Matt. 27:51b (NRSV) … The earth shook, and the rocks were split. 52 The tombs also were opened, and many bodies of the saints who had fallen asleep were raised. 53 After his resurrection they came out of the tombs and entered the holy city and appeared to many.

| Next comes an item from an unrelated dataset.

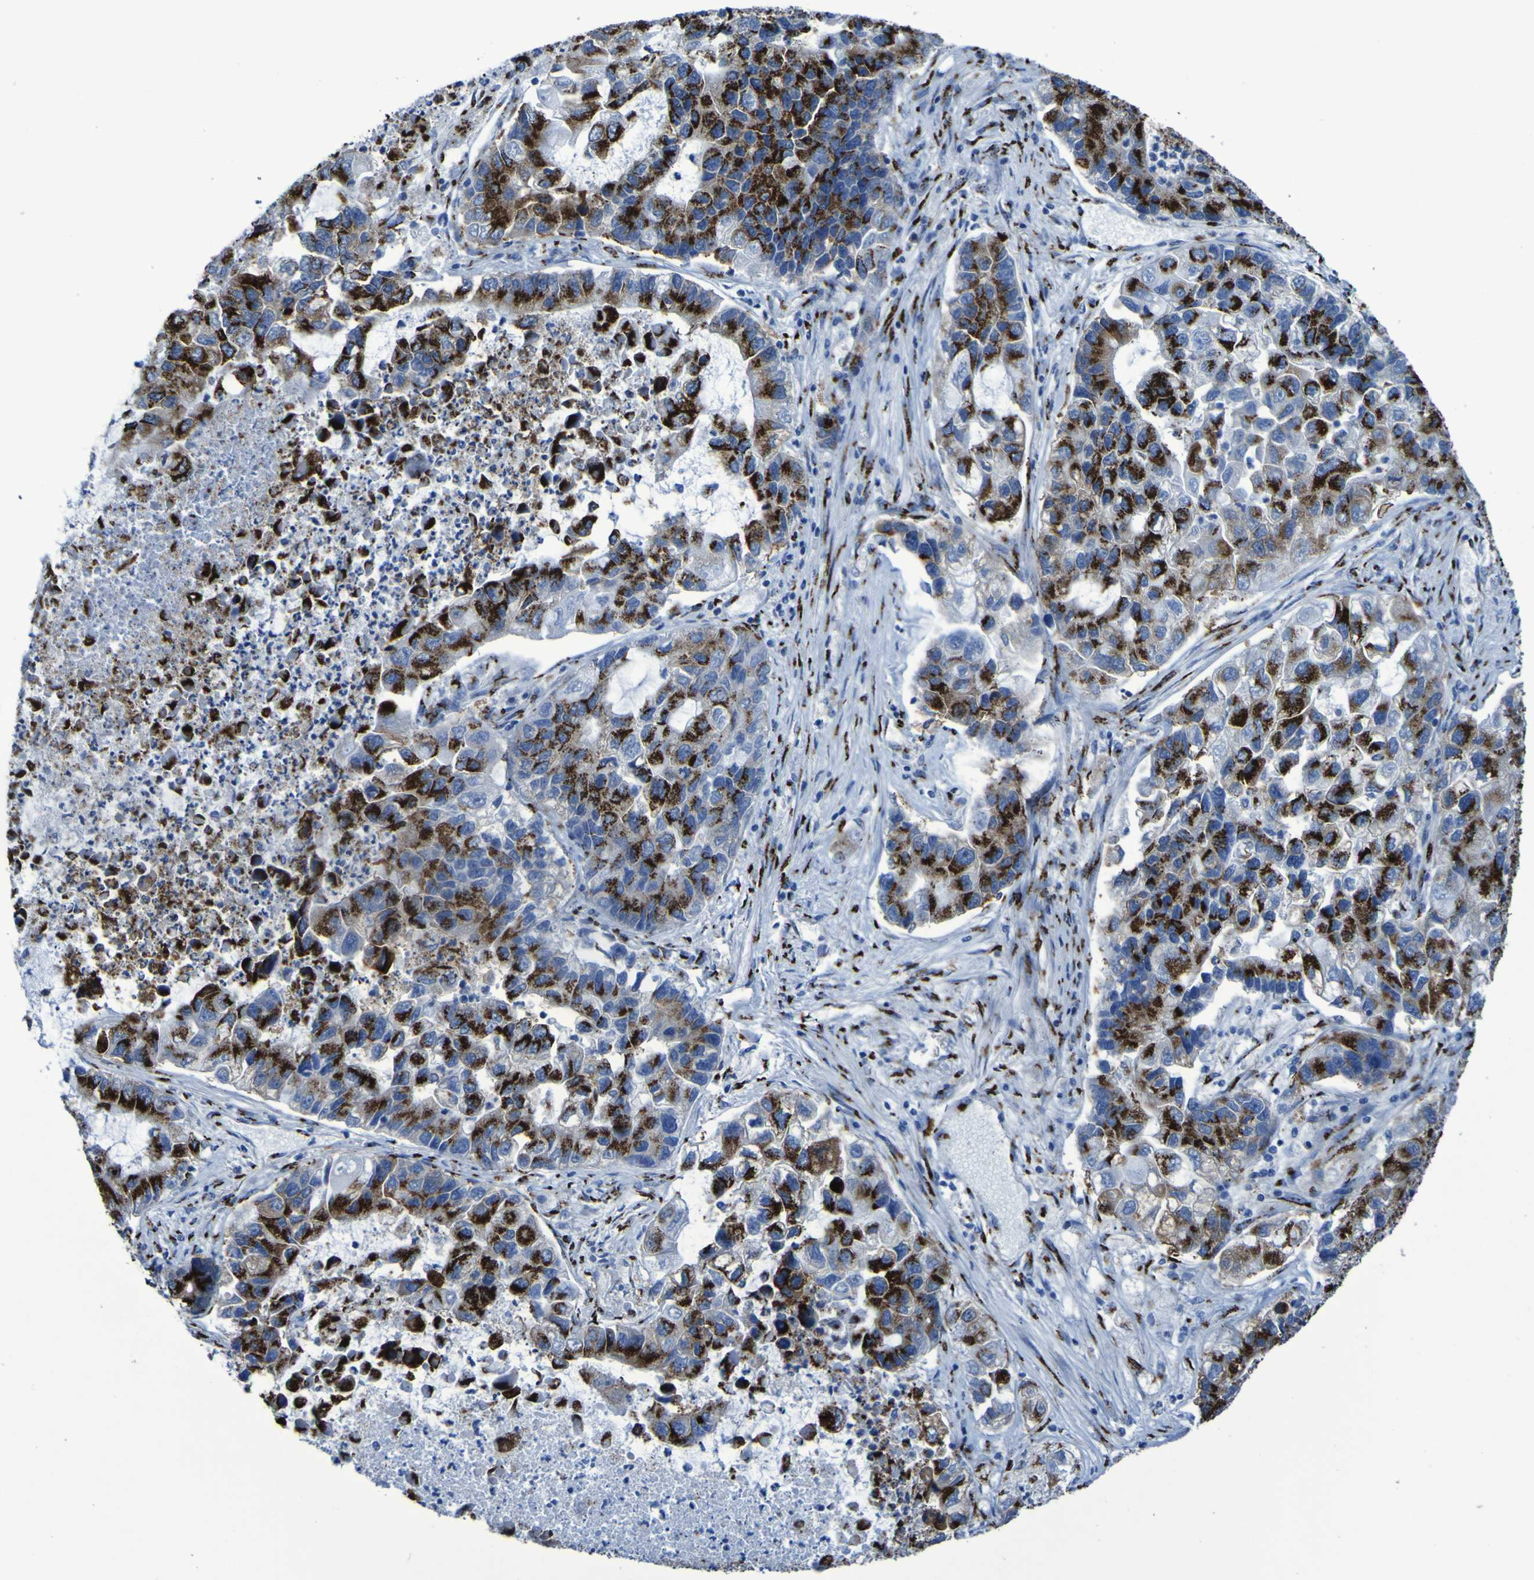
{"staining": {"intensity": "strong", "quantity": ">75%", "location": "cytoplasmic/membranous"}, "tissue": "lung cancer", "cell_type": "Tumor cells", "image_type": "cancer", "snomed": [{"axis": "morphology", "description": "Adenocarcinoma, NOS"}, {"axis": "topography", "description": "Lung"}], "caption": "Lung cancer stained with a protein marker shows strong staining in tumor cells.", "gene": "GOLM1", "patient": {"sex": "female", "age": 51}}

This question is focused very narrowly on apocalyptic symbolism in reference to the resurrection and appearance to many of the saints in Matt. 27:52-53. From what we know of Apocalypticism in Second Temple Judaism and from what we can infer about authorial intent in Matthew 27:51b-53, from an analysis of the text itself, is there any basis for considering “tombs also were opened …” as an example of apocalyptic symbolism? J. J. Collins [Collins 1997:110-112] considers resurrection a major component within the apocalyptic world view. But this is different from a claim that resurrection functions as a symbolic element within the apocalyptic genre.
The question is about the meaning of the text Matt. 27:52-53 as we have it with special attention on detecting and interpreting symbolism within Eschatological and/or Apocalyptic registers.
What this question is not about:
- it is not about the historicity of the event, not the question: Did it happen?
- it is not about modern historiography applied to the Gospels.
- it is not about Biblical inerrancy.
- it is not about the lack of synoptic parallels.
- it is not about the synoptic problem.
- it is not about source criticism (what was Matthew’s source …).
 John J. Collins. 1997. Apocalypticism in the Dead Sea Scrolls (The Literature of the Dead Sea Scrolls; Routledge).